I'm using netty 4.1 as NIO socket server for MMORPG game. It was running perfectly for years but recently we are suffering from DDOS attacks. I was fighting it for a long time but currently, I don't have any more ideas on how could I improve it. Ddoser is spamming with new connections from thousands of ips from all over the world. It's difficult to cut it on the network level because attacks look very similar to normal players. Attacks are not very big compared to attacks on HTTP servers but big enough to crash our game.
How i'm using netty:
public void startServer() {
bossGroup = new NioEventLoopGroup(1);
workerGroup = new NioEventLoopGroup();
try {
int timeout = (Settings.SOCKET_TIMEOUT*1000);
bootstrap = new ServerBootstrap();
int bufferSize = 65536;
bootstrap.group(bossGroup, workerGroup)
.channel(NioServerSocketChannel.class)
.childOption(ChannelOption.SO_KEEPALIVE, true)
.childOption(ChannelOption.SO_TIMEOUT, timeout)
.childOption(ChannelOption.SO_RCVBUF, bufferSize)
.childOption(ChannelOption.SO_SNDBUF, bufferSize)
.handler(new LoggingHandler(LogLevel.INFO))
.childHandler(new CustomInitalizer(sslCtx));
ChannelFuture bind = bootstrap.bind(DrServerAdmin.port);
bossChannel = bind.sync();
} catch (InterruptedException e) {
e.printStackTrace();
} finally {
bossGroup.shutdownGracefully();
workerGroup.shutdownGracefully();
}
}
Initalizer:
public class CustomInitalizer extends ChannelInitializer<SocketChannel> {
public static DefaultEventExecutorGroup normalGroup = new DefaultEventExecutorGroup(16);
public static DefaultEventExecutorGroup loginGroup = new DefaultEventExecutorGroup(8);
public static DefaultEventExecutorGroup commandsGroup = new DefaultEventExecutorGroup(4);
private final SslContext sslCtx;
public CustomInitalizer(SslContext sslCtx) {
this.sslCtx = sslCtx;
}
@Override
public void initChannel(SocketChannel ch) throws Exception {
ChannelPipeline pipeline = ch.pipeline();
if (sslCtx != null) {
pipeline.addLast(sslCtx.newHandler(ch.alloc()));
}
pipeline.addLast(new CustomFirewall()); //it is AbstractRemoteAddressFilter<InetSocketAddress>
int limit = 32768;
pipeline.addLast(new DelimiterBasedFrameDecoder(limit, Delimiters.nulDelimiter()));
pipeline.addLast("decoder", new StringDecoder(CharsetUtil.UTF_8));
pipeline.addLast("encoder", new StringEncoder(CharsetUtil.UTF_8));
pipeline.addLast(new CustomReadTimeoutHandler(Settings.SOCKET_TIMEOUT));
int id = DrServerNetty.getDrServer().getIdClient();
CustomHandler normalHandler = new CustomHandler();
FlashClientNetty client = new FlashClientNetty(normalHandler,id);
normalHandler.setClient(client);
pipeline.addLast(normalGroup,"normalHandler",normalHandler);
CustomLoginHandler loginHandler = new CustomLoginHandler(client);
pipeline.addLast(loginGroup,"loginHandler",loginHandler);
CustomCommandsHandler commandsHandler = new CustomCommandsHandler(loginHandler.client);
pipeline.addLast(commandsGroup, "commandsHandler", commandsHandler);
}
}
I'm using 5 groups:
- bootstrap bossGroup - for new connections
- bootstrap workerGroup - for delivering messages
- normalGroup - for most messages
- loginGroup - for heavy login process
- commands group - for some heavy logic
I'm monitoring the number of new connections and messages so I can immediately find out if there is an attack going. During the attack I'm not accepting new connections anymore: I'm returning false in the custom firewall ( AbstractRemoteAddressFilter ).

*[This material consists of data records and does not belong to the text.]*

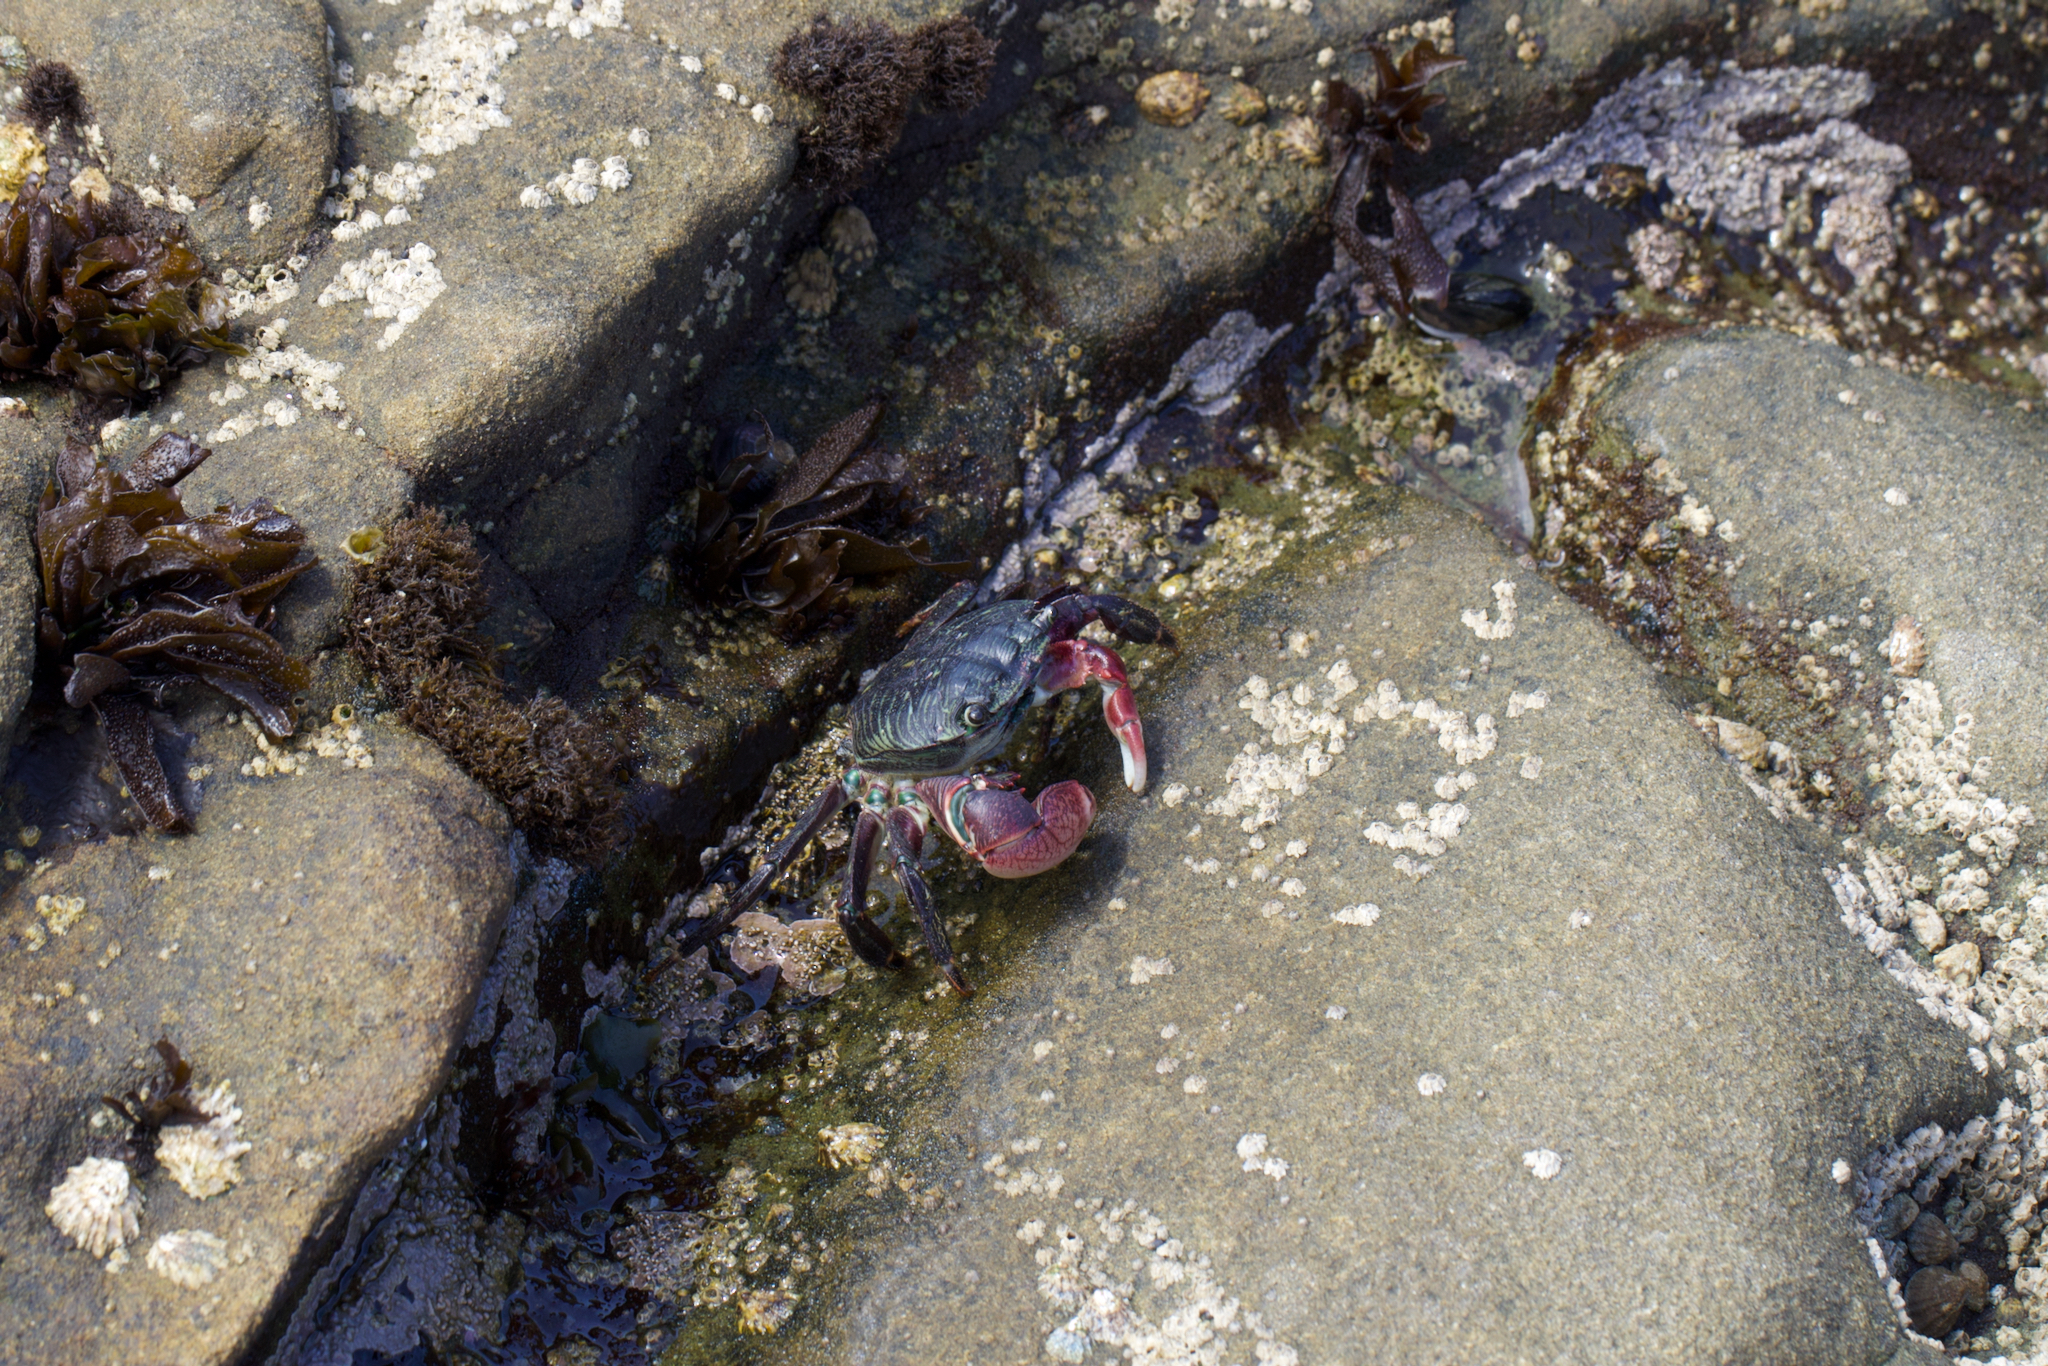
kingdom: Animalia
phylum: Arthropoda
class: Malacostraca
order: Decapoda
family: Grapsidae
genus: Pachygrapsus
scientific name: Pachygrapsus crassipes
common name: Striped shore crab
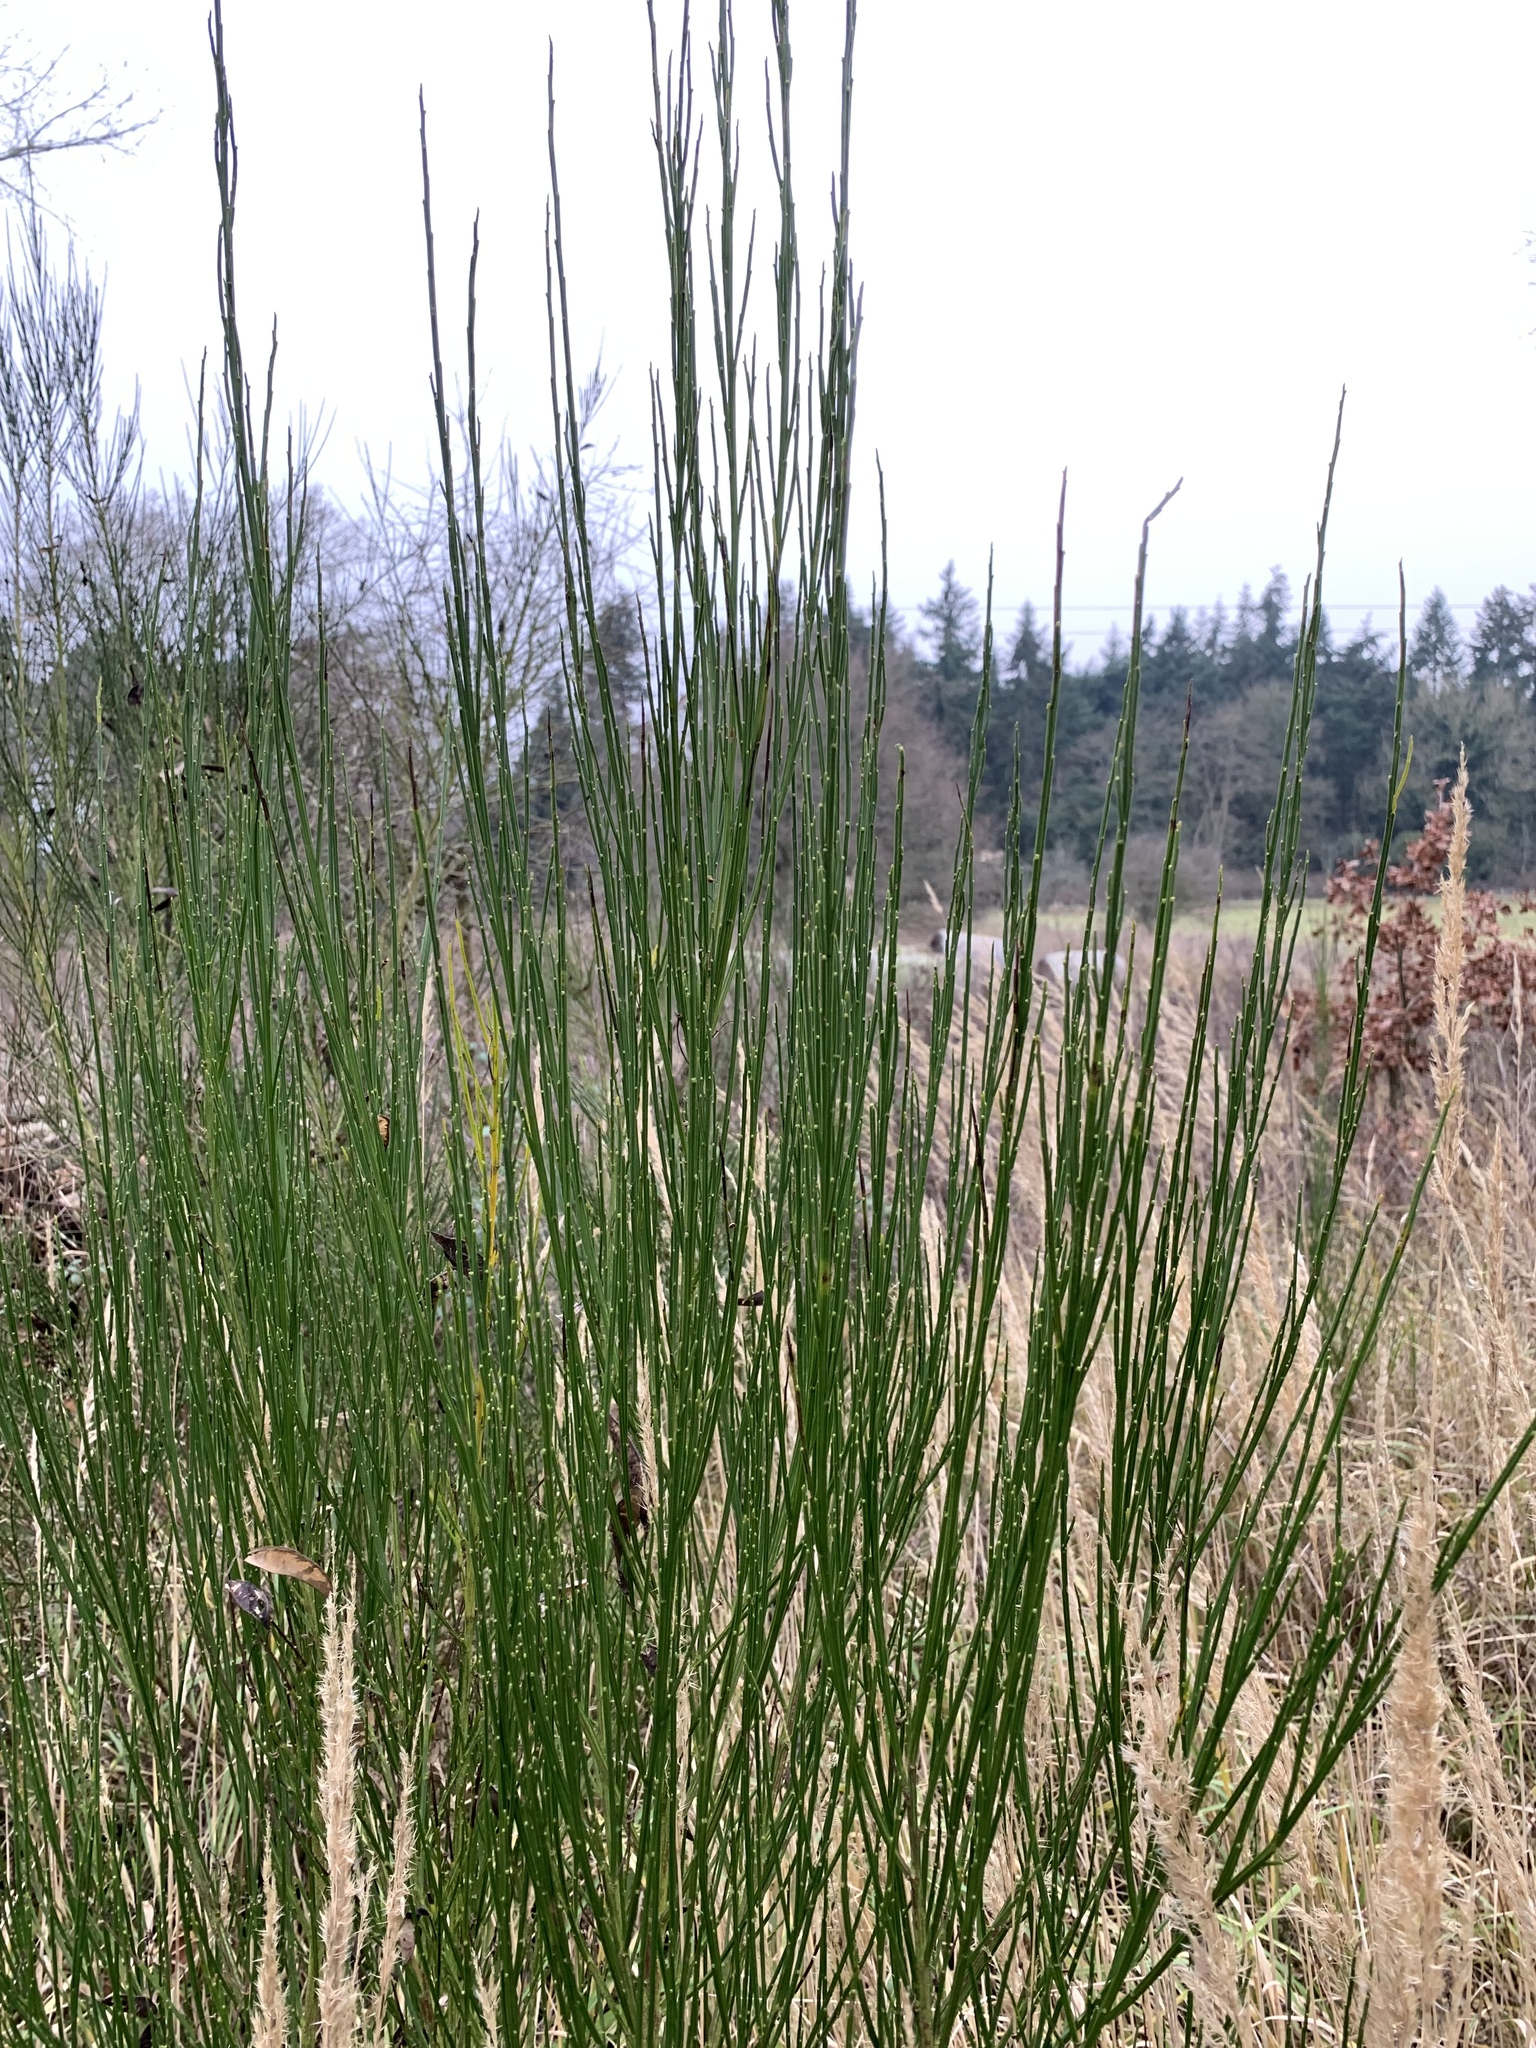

protected boolean accept(ChannelHandlerContext ctx, InetSocketAddress remoteAddress) throws Exception {
if(ddosDetected())
return false;
else
return true;
}
But even that I'm dropping new connections right away my workgroup is getting overloaded. PendingTasks for worker group (all other groups are fine) are growing which causes longer and longer communications for normal players and finally, they get kicked by socket_timeouts. I'm not sure why is it happen. During normal server usage, the busiest groups are login and normal group. On network level server is fine - it's using just ~10% of its bandwidth limit. CPU and RAM usage also isn't very high during the attack. But after a few minutes of such an attack, all my players are kicked out from the game and are not able to connect anymore.
Is there any better way to instantly drop all incoming connections and protect users that are aready connected?